Task
Pick out every line in the entries below that contains the word "node" and copy each of those lines.
━━━ Available records
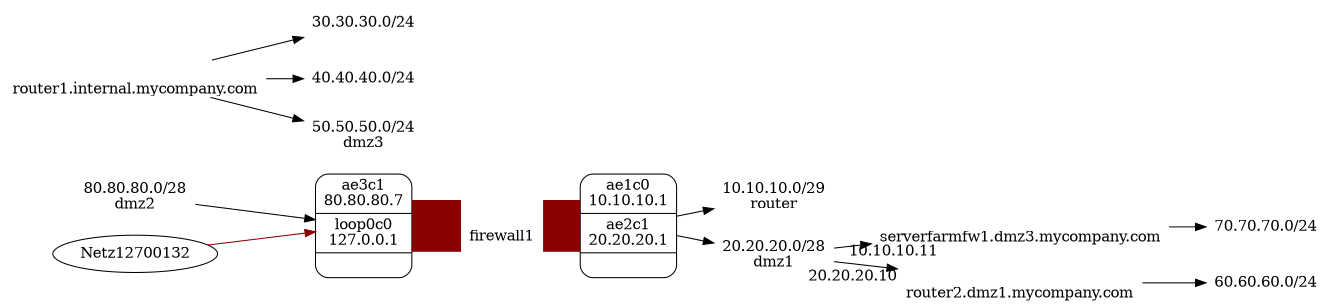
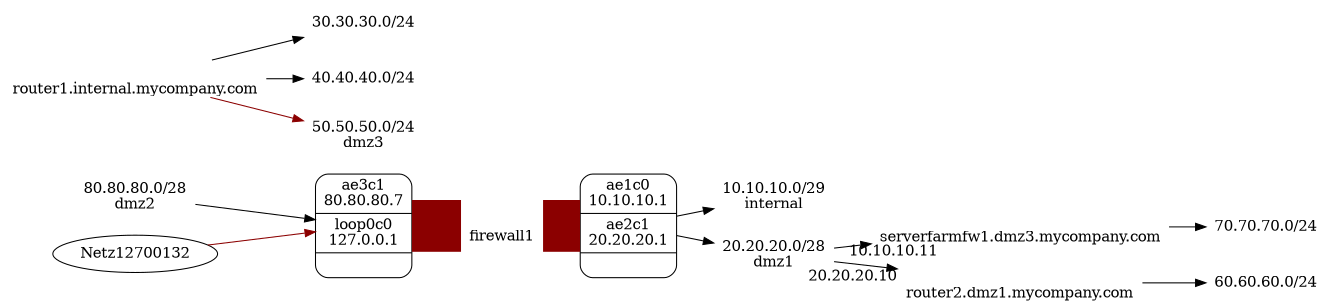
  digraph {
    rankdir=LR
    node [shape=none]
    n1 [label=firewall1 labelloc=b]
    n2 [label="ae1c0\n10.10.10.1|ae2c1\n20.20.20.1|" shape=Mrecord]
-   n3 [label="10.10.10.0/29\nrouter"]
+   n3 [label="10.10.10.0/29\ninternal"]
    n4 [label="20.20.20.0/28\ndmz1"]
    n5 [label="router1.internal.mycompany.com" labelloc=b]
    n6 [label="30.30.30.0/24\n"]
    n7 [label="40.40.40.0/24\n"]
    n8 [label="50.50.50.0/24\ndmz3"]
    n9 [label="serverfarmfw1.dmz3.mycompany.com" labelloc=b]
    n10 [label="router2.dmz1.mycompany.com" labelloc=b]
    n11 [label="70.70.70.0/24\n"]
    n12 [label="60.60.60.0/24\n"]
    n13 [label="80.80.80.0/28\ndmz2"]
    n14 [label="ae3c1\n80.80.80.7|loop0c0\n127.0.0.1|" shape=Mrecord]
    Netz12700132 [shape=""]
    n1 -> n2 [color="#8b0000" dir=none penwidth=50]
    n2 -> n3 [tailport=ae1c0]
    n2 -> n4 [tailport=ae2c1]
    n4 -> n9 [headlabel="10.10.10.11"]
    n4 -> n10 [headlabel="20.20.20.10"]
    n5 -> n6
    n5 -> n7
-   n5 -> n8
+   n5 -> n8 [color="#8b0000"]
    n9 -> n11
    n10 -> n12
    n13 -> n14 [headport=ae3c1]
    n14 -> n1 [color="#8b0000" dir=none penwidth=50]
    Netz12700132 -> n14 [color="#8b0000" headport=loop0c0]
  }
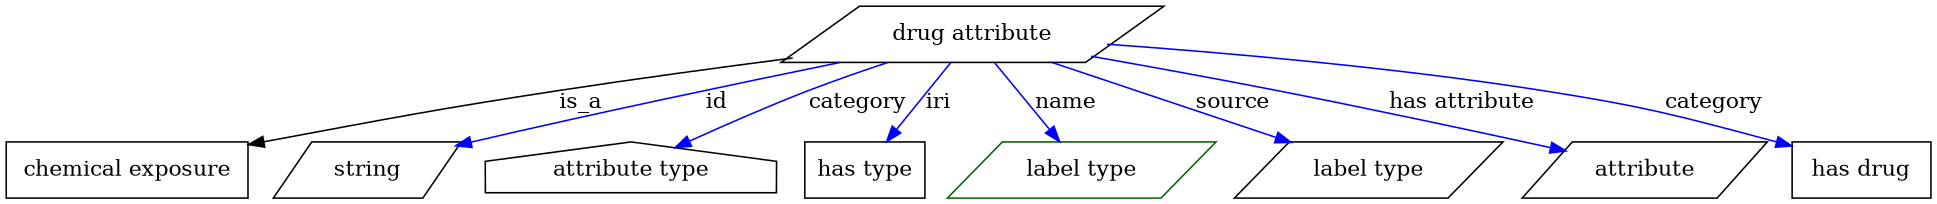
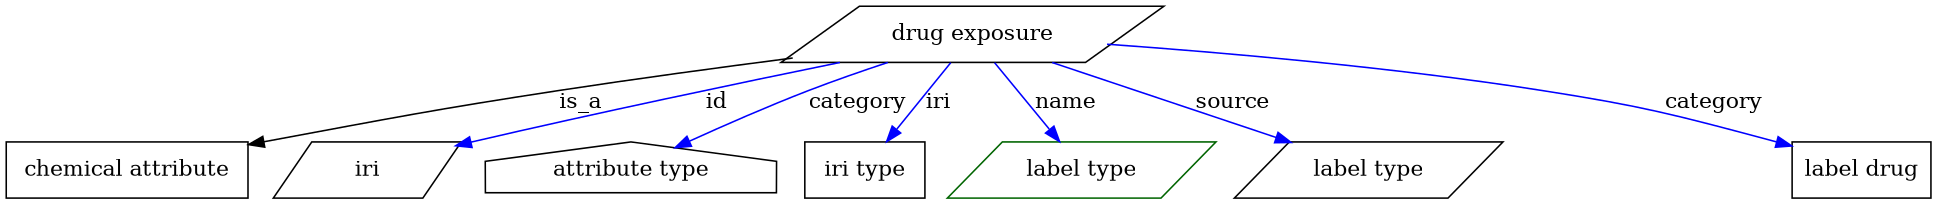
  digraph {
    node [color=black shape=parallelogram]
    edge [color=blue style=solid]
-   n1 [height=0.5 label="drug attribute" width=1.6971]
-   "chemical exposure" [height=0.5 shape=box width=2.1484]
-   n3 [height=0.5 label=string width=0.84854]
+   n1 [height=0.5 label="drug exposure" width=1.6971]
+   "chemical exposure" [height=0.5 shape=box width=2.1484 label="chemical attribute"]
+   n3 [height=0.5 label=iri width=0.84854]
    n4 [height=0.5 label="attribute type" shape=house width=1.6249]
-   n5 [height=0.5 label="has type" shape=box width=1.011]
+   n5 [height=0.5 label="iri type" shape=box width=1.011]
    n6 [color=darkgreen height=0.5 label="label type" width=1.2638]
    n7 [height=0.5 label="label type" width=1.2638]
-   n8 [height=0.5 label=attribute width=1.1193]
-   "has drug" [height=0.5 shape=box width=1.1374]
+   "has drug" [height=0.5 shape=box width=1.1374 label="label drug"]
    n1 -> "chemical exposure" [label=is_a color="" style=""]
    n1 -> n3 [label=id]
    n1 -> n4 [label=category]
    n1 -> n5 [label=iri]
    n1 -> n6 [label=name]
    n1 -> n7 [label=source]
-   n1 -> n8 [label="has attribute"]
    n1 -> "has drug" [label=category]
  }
━━━━━━
Answer
    node [shape=none]
    node [color=black shape=parallelogram]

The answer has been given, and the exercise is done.